■ **Data to process**:

▼

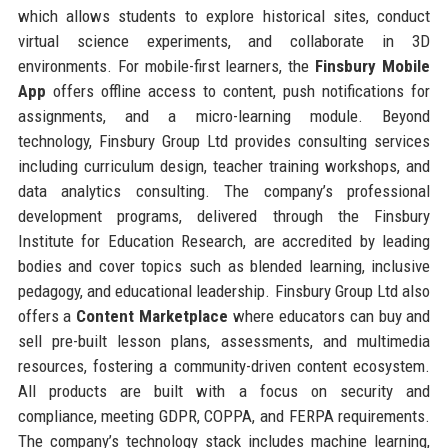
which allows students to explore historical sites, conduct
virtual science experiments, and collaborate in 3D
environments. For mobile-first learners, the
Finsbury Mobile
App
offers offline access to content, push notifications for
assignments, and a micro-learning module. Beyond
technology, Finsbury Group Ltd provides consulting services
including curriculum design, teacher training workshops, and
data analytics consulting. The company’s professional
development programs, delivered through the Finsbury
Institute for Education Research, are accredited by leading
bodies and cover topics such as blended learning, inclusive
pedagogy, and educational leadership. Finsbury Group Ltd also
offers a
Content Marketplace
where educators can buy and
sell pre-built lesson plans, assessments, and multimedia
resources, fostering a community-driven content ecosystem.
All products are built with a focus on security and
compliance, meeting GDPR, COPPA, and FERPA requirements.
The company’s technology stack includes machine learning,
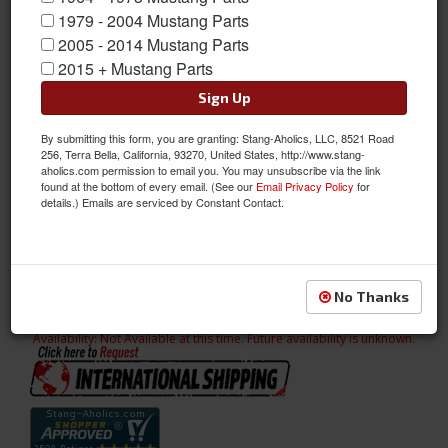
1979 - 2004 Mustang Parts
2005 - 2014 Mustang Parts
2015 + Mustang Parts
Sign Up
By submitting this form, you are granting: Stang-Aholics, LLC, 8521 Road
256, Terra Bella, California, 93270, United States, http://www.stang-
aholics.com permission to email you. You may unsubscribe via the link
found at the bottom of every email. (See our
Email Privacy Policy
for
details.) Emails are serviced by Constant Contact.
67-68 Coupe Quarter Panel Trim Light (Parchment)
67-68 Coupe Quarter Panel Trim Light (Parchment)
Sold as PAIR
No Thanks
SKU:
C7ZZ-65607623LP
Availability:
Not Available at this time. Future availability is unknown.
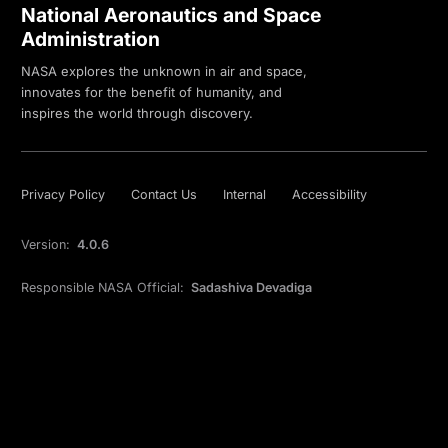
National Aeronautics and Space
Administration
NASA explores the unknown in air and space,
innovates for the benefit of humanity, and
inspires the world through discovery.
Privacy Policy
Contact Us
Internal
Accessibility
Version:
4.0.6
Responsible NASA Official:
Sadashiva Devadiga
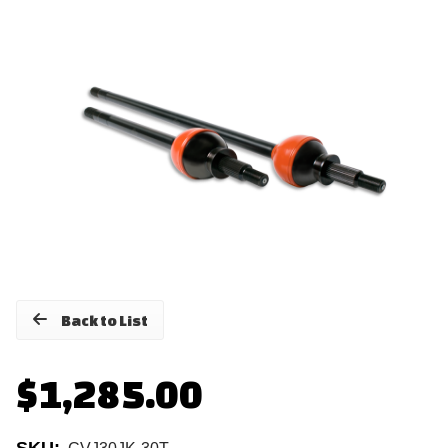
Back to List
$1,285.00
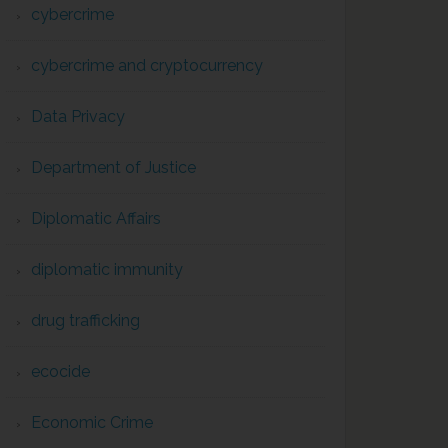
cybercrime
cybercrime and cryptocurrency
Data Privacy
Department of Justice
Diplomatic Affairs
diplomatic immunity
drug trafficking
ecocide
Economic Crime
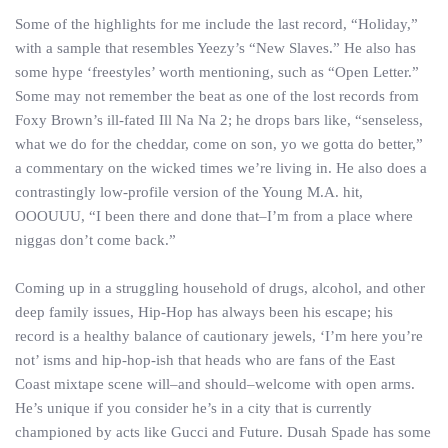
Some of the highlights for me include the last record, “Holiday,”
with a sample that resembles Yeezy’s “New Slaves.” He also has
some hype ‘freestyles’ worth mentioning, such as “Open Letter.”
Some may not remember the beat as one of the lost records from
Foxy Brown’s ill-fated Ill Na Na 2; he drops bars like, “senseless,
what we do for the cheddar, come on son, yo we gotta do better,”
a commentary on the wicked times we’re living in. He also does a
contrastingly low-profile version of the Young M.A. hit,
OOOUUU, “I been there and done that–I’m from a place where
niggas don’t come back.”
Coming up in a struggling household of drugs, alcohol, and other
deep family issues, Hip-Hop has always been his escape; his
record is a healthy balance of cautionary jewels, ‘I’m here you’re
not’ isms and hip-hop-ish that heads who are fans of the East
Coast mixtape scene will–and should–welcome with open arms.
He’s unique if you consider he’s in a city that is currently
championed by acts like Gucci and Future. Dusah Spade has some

▲

■ **Exercise aim**:
Reproduce every one of the lines above word for word, leaving out the pictures.

■ **Result for this exercise**:
which allows students to explore historical sites, conduct
virtual science experiments, and collaborate in 3D
environments. For mobile-first learners, the
Finsbury Mobile
App
offers offline access to content, push notifications for
assignments, and a micro-learning module. Beyond
technology, Finsbury Group Ltd provides consulting services
including curriculum design, teacher training workshops, and
data analytics consulting. The company’s professional
development programs, delivered through the Finsbury
Institute for Education Research, are accredited by leading
bodies and cover topics such as blended learning, inclusive
pedagogy, and educational leadership. Finsbury Group Ltd also
offers a
Content Marketplace
where educators can buy and
sell pre-built lesson plans, assessments, and multimedia
resources, fostering a community-driven content ecosystem.
All products are built with a focus on security and
compliance, meeting GDPR, COPPA, and FERPA requirements.
The company’s technology stack includes machine learning,
1979 - 2004 Mustang Parts
2005 - 2014 Mustang Parts
2015 + Mustang Parts
Sign Up
By submitting this form, you are granting: Stang-Aholics, LLC, 8521 Road
256, Terra Bella, California, 93270, United States, http://www.stang-
aholics.com permission to email you. You may unsubscribe via the link
found at the bottom of every email. (See our
Email Privacy Policy
for
details.) Emails are serviced by Constant Contact.
67-68 Coupe Quarter Panel Trim Light (Parchment)
67-68 Coupe Quarter Panel Trim Light (Parchment)
Sold as PAIR
No Thanks
SKU:
C7ZZ-65607623LP
Availability:
Not Available at this time. Future availability is unknown.
National Aeronautics and Space
Administration
NASA explores the unknown in air and space,
innovates for the benefit of humanity, and
inspires the world through discovery.
Privacy Policy
Contact Us
Internal
Accessibility
Version:
4.0.6
Responsible NASA Official:
Sadashiva Devadiga
Back to List
$1,285.00
cybercrime
cybercrime and cryptocurrency
Data Privacy
Department of Justice
Diplomatic Affairs
diplomatic immunity
drug trafficking
ecocide
Economic Crime
Some of the highlights for me include the last record, “Holiday,”
with a sample that resembles Yeezy’s “New Slaves.” He also has
some hype ‘freestyles’ worth mentioning, such as “Open Letter.”
Some may not remember the beat as one of the lost records from
Foxy Brown’s ill-fated Ill Na Na 2; he drops bars like, “senseless,
what we do for the cheddar, come on son, yo we gotta do better,”
a commentary on the wicked times we’re living in. He also does a
contrastingly low-profile version of the Young M.A. hit,
OOOUUU, “I been there and done that–I’m from a place where
niggas don’t come back.”
Coming up in a struggling household of drugs, alcohol, and other
deep family issues, Hip-Hop has always been his escape; his
record is a healthy balance of cautionary jewels, ‘I’m here you’re
not’ isms and hip-hop-ish that heads who are fans of the East
Coast mixtape scene will–and should–welcome with open arms.
He’s unique if you consider he’s in a city that is currently
championed by acts like Gucci and Future. Dusah Spade has some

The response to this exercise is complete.